Recopiez fidèlement le passage du texte sur l'instituteur Merzoug Bendida, en commençant à « En m'accompagnant pendant » et en terminant à « à me former. ».

**TEXTE FOURNI**
================

Merzoug Bendida: l'instituteur
J'ai fréquenté Merzoug Bendida pendant quelques années en tant que collègue puis ami et enfin parent d'élève (j'étais le professeur de sa fille au Lycée de Jeunes Filles). Avec le recul du temps, je me rends compte de la chance que j'ai eue à travailler avec cet homme fin de corps comme d'esprit qui instruisait ses adjoints sans avoir la prétention de le faire et qui les comprenait sans se permettre de les juger. 
En m'accompagnant pendant les premières années de ma carrière, il m'a aidé à fonder une conception du métier d'enseignant et asseoir une conscience professionnelle basée avant tout sur l'intérêt de l'élève. C'est en observant et analysant ses commentaires et ses réactions face à des situations données que je suis arrivé à me former.

================

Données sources
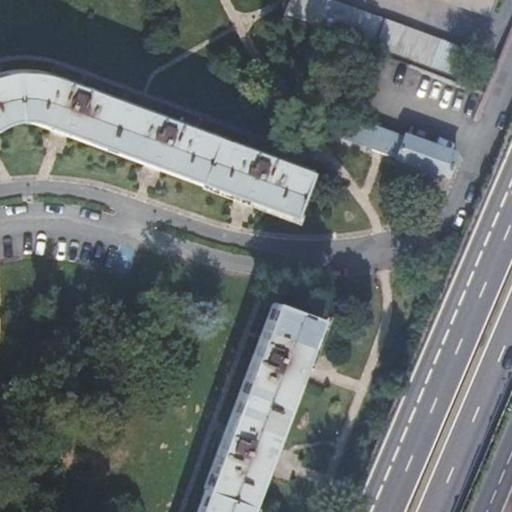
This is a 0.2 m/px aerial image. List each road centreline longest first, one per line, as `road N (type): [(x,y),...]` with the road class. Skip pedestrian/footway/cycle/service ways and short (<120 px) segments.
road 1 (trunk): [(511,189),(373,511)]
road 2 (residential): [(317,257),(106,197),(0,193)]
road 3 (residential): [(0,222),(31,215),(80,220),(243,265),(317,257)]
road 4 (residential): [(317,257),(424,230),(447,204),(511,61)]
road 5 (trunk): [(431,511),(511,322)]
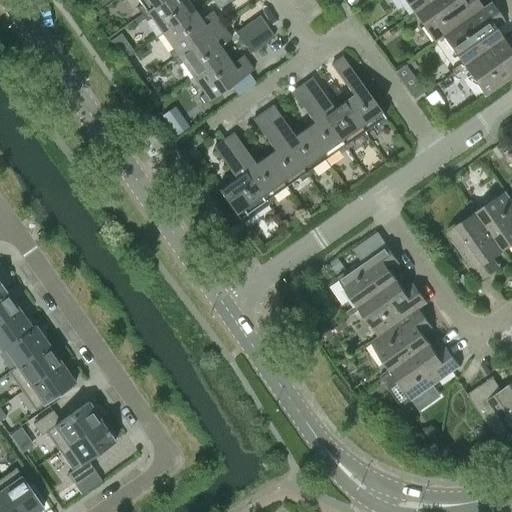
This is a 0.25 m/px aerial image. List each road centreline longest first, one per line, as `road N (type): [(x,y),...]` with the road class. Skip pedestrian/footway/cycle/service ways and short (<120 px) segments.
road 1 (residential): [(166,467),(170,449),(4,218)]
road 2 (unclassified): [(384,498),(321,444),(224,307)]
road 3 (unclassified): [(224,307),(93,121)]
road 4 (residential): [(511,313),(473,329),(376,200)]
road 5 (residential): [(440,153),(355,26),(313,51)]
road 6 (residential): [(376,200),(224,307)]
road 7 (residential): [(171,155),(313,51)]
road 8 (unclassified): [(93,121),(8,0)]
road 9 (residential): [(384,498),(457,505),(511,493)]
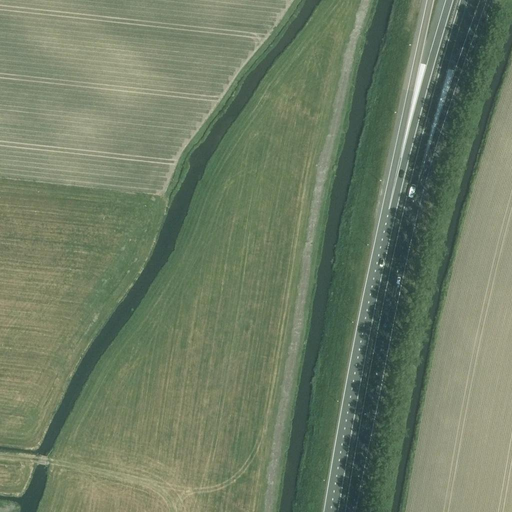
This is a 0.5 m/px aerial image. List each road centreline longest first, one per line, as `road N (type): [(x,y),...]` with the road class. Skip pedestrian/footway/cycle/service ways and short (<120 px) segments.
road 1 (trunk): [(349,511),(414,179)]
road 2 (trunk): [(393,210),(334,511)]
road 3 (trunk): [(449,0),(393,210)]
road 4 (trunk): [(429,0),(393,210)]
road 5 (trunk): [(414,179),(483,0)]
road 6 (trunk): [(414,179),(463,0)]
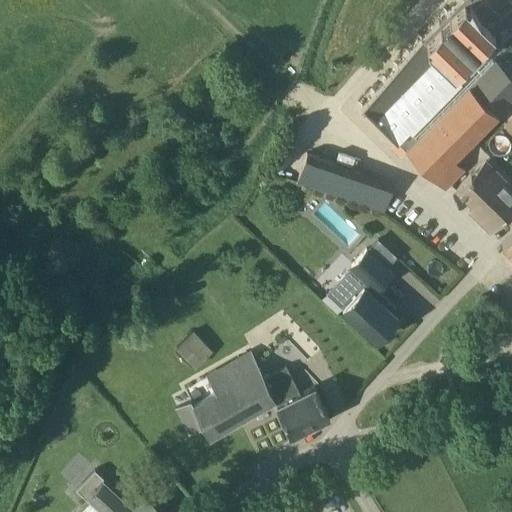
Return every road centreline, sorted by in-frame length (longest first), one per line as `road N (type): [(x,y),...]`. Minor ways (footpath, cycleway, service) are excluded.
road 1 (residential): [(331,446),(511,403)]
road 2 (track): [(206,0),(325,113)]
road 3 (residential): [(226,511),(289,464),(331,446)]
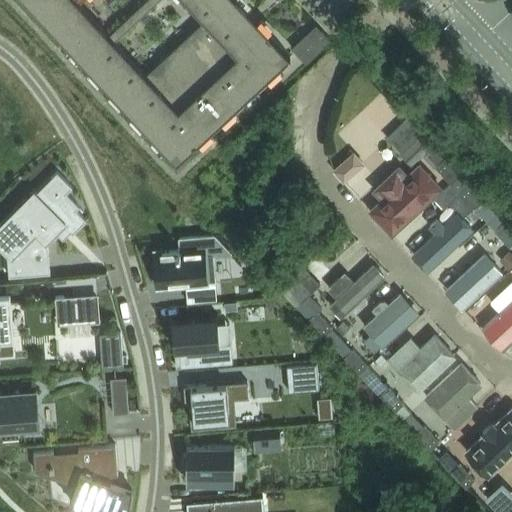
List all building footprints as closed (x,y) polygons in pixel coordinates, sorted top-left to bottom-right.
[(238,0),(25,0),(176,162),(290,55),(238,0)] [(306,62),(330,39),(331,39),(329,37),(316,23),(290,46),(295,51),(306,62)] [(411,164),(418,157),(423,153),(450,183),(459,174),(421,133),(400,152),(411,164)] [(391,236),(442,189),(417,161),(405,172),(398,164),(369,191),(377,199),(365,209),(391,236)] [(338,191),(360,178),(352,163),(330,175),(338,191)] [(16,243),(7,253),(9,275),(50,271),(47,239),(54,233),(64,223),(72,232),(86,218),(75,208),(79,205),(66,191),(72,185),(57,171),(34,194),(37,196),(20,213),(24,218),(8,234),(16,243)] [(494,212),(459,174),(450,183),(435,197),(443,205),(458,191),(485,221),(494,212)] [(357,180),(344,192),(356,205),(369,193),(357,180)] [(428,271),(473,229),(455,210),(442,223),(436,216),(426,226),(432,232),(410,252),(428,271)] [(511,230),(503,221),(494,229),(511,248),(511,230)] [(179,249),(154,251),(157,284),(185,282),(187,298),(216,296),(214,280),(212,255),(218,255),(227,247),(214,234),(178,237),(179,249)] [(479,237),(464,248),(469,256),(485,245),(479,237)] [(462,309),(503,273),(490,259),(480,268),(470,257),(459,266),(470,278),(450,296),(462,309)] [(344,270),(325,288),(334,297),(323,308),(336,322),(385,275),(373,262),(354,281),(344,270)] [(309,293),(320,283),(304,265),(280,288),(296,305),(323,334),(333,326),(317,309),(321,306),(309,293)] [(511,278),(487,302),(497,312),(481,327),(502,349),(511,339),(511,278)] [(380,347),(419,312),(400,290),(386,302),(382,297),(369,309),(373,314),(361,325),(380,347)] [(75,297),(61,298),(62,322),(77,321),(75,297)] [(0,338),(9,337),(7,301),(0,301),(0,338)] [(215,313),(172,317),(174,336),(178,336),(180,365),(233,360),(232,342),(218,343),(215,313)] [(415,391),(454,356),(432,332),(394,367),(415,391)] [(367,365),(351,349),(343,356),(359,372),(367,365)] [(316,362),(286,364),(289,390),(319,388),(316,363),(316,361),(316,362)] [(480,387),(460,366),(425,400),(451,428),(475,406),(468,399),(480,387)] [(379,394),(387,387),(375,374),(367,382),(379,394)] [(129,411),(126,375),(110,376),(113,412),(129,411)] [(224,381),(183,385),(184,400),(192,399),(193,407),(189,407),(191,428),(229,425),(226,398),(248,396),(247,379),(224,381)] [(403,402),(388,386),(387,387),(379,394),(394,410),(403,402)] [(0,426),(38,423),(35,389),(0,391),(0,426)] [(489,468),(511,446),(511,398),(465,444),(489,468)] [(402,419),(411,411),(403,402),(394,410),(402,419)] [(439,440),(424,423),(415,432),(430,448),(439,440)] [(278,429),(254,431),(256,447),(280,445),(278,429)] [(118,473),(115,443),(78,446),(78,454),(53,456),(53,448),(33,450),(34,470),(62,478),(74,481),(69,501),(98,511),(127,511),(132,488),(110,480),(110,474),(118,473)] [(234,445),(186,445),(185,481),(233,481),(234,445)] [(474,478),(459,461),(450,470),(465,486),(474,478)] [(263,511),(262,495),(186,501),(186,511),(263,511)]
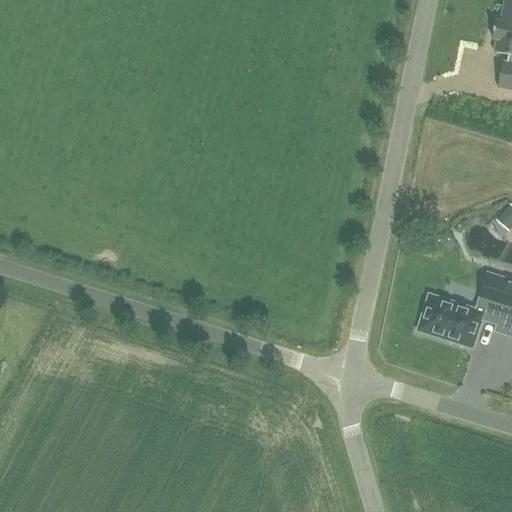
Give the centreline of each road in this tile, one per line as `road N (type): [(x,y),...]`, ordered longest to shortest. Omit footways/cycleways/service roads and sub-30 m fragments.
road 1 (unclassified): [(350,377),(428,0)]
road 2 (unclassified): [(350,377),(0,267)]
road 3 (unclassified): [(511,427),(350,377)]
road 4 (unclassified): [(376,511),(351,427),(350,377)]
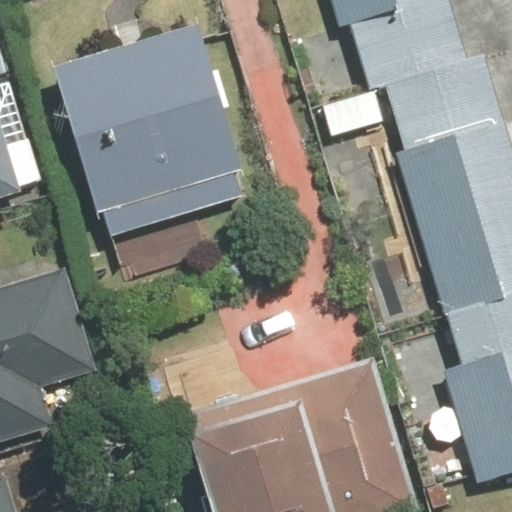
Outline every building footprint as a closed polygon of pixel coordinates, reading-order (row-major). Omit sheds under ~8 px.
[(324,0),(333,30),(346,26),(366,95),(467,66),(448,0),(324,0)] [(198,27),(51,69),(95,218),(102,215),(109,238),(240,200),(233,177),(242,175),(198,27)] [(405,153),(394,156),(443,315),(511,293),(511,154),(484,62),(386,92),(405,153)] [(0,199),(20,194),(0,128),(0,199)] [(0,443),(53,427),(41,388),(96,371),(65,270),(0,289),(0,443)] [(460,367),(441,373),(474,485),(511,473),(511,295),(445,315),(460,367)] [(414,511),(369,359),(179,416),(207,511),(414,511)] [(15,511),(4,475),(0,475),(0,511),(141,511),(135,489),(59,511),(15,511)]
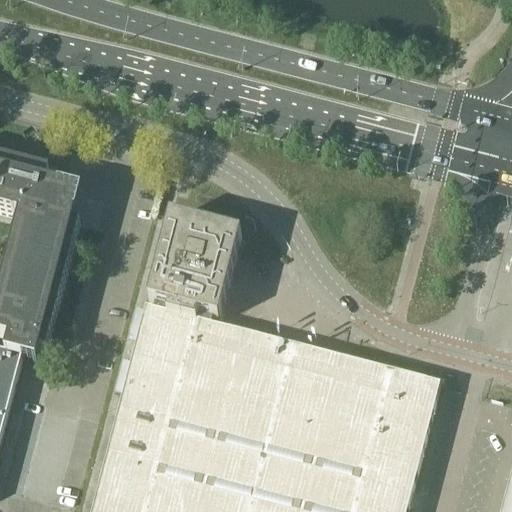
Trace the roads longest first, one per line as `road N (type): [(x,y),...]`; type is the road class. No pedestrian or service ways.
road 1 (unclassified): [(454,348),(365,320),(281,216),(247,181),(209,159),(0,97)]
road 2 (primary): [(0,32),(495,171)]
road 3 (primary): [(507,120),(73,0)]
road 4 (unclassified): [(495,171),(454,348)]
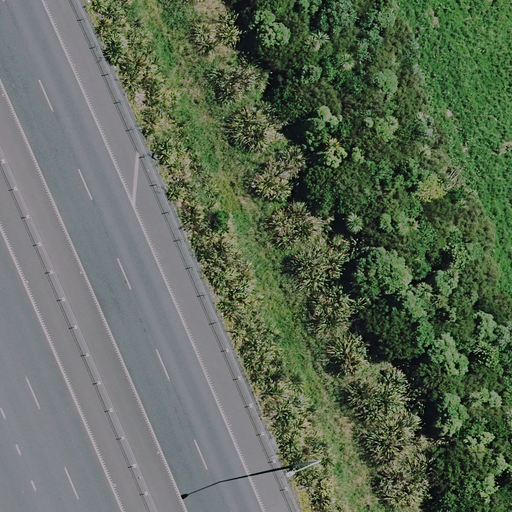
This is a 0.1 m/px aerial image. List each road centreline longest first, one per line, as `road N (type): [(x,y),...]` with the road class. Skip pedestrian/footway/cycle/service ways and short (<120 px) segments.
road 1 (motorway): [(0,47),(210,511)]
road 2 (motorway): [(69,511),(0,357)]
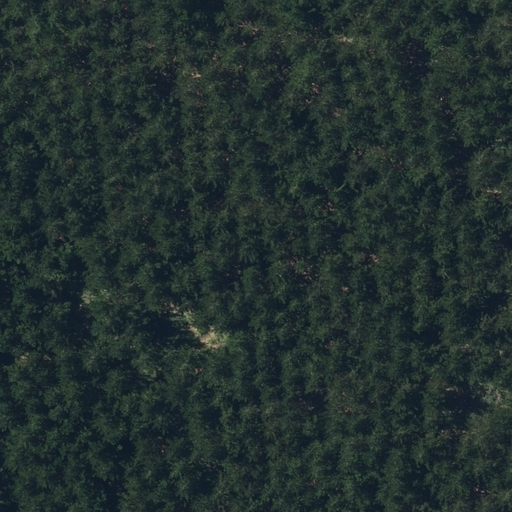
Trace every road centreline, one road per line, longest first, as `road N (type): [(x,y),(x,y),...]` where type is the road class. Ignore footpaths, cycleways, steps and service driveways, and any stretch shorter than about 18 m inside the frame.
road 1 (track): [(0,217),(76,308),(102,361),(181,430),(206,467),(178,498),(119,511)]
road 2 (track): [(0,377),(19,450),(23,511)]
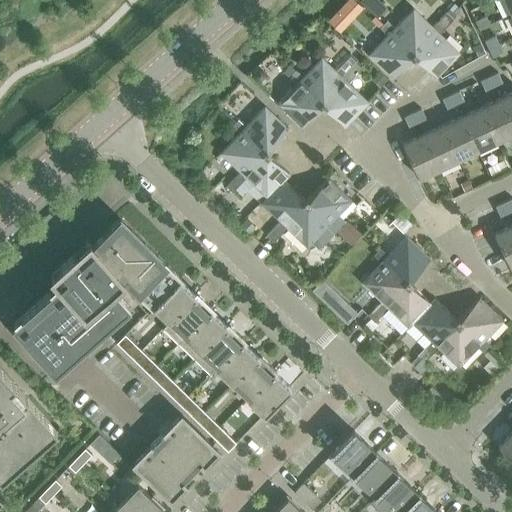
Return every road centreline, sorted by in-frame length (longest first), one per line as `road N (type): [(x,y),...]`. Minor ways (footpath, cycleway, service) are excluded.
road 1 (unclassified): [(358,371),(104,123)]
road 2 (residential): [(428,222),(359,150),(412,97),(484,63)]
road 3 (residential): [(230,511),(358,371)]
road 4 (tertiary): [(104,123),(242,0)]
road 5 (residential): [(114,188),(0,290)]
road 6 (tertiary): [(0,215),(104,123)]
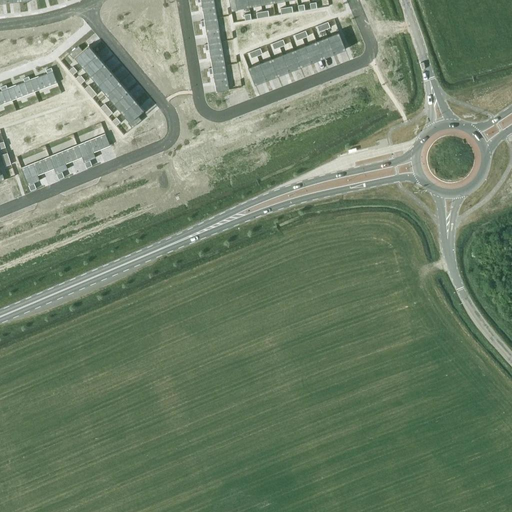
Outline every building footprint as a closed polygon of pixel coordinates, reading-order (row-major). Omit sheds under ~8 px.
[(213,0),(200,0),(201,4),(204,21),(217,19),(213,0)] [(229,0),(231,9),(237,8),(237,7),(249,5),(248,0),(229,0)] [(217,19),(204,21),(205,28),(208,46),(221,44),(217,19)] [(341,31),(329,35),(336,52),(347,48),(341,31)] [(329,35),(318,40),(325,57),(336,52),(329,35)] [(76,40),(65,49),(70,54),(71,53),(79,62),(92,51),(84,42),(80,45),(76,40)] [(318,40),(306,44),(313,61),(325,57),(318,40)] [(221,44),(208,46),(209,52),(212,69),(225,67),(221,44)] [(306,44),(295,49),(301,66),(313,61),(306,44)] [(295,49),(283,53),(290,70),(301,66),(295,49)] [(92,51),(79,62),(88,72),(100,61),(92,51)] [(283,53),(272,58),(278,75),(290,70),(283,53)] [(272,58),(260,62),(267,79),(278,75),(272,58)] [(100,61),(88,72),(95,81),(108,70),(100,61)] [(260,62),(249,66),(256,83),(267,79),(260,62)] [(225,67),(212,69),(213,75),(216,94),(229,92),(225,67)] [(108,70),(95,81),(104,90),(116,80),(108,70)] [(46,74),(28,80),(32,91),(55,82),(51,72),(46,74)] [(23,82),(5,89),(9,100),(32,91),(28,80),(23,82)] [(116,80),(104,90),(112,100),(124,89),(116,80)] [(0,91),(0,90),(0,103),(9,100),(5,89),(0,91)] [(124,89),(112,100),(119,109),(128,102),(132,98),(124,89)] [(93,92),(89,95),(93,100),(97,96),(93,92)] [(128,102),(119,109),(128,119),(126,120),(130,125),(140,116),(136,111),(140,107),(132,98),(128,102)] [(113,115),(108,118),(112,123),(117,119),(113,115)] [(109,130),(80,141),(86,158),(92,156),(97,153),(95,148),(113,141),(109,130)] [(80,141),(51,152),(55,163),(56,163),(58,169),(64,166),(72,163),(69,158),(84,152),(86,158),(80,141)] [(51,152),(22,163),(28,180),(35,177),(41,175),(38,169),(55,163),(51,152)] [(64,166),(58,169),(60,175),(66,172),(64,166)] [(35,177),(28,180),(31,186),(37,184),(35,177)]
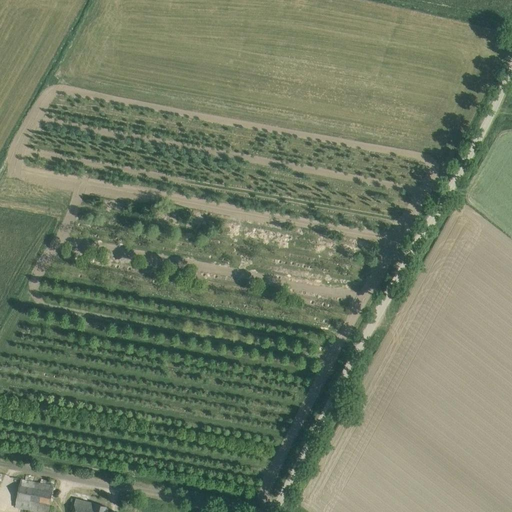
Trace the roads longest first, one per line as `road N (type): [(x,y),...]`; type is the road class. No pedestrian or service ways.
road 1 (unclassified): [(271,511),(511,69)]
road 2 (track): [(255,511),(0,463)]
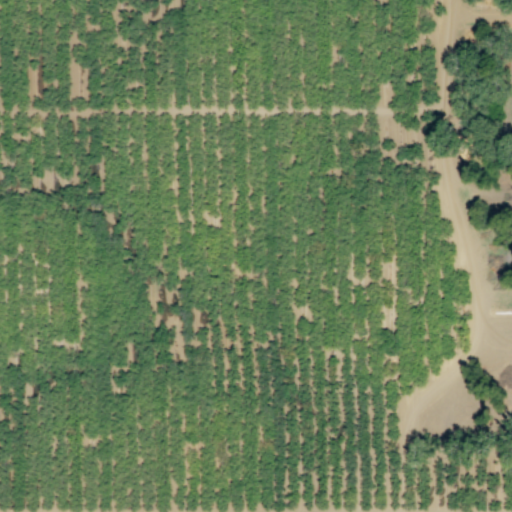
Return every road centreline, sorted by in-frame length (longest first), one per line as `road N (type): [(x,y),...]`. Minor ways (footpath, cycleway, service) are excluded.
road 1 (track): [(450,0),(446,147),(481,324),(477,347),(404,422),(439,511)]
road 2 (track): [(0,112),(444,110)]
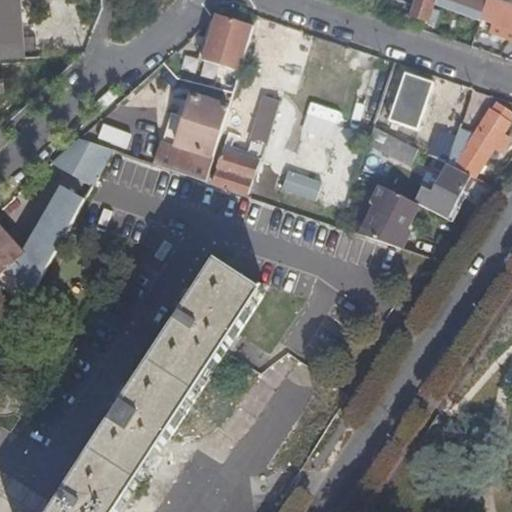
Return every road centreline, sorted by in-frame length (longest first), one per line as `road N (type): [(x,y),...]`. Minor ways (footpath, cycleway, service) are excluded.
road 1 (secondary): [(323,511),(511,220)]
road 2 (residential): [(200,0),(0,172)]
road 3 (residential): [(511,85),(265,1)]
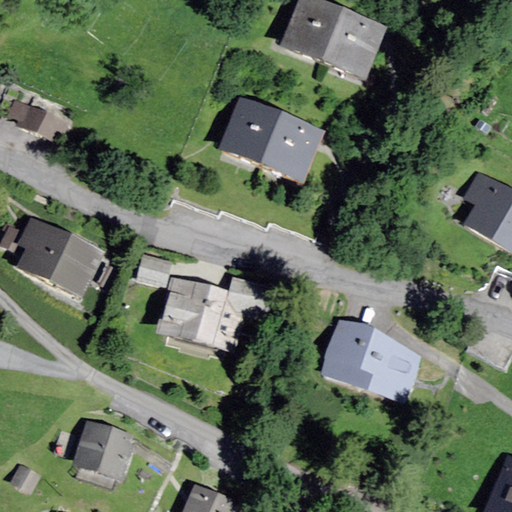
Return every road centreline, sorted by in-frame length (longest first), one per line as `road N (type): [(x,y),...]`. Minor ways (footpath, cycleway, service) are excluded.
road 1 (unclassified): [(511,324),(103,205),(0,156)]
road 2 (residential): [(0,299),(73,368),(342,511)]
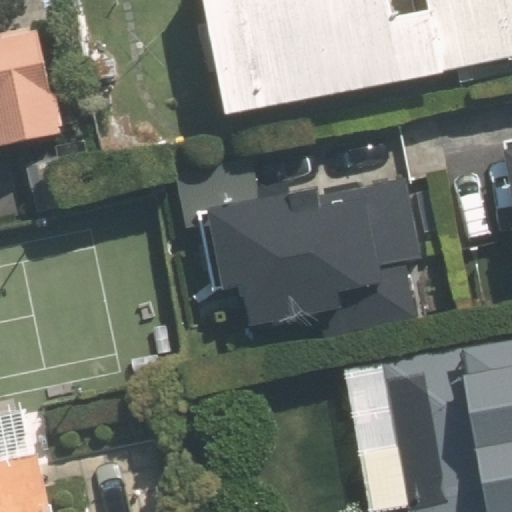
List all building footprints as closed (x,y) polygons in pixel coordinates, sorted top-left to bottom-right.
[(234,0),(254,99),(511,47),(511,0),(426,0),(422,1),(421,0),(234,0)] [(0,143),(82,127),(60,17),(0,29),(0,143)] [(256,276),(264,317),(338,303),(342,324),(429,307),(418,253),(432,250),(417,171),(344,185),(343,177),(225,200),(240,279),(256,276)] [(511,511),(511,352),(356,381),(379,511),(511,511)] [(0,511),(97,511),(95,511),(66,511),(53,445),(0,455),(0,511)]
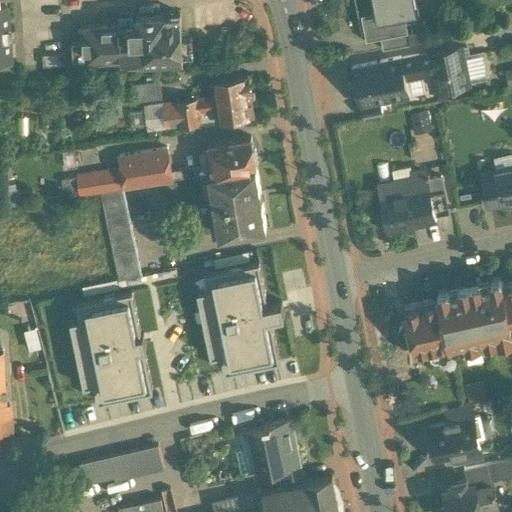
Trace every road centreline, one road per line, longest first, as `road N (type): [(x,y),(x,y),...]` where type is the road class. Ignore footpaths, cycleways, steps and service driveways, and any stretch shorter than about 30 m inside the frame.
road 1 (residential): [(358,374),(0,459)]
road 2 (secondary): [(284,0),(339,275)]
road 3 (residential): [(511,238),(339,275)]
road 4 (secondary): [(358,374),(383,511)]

================

**SOLUTION**
En m'accompagnant pendant les premières années de ma carrière, il m'a aidé à fonder une conception du métier d'enseignant et asseoir une conscience professionnelle basée avant tout sur l'intérêt de l'élève. C'est en observant et analysant ses commentaires et ses réactions face à des situations données que je suis arrivé à me former.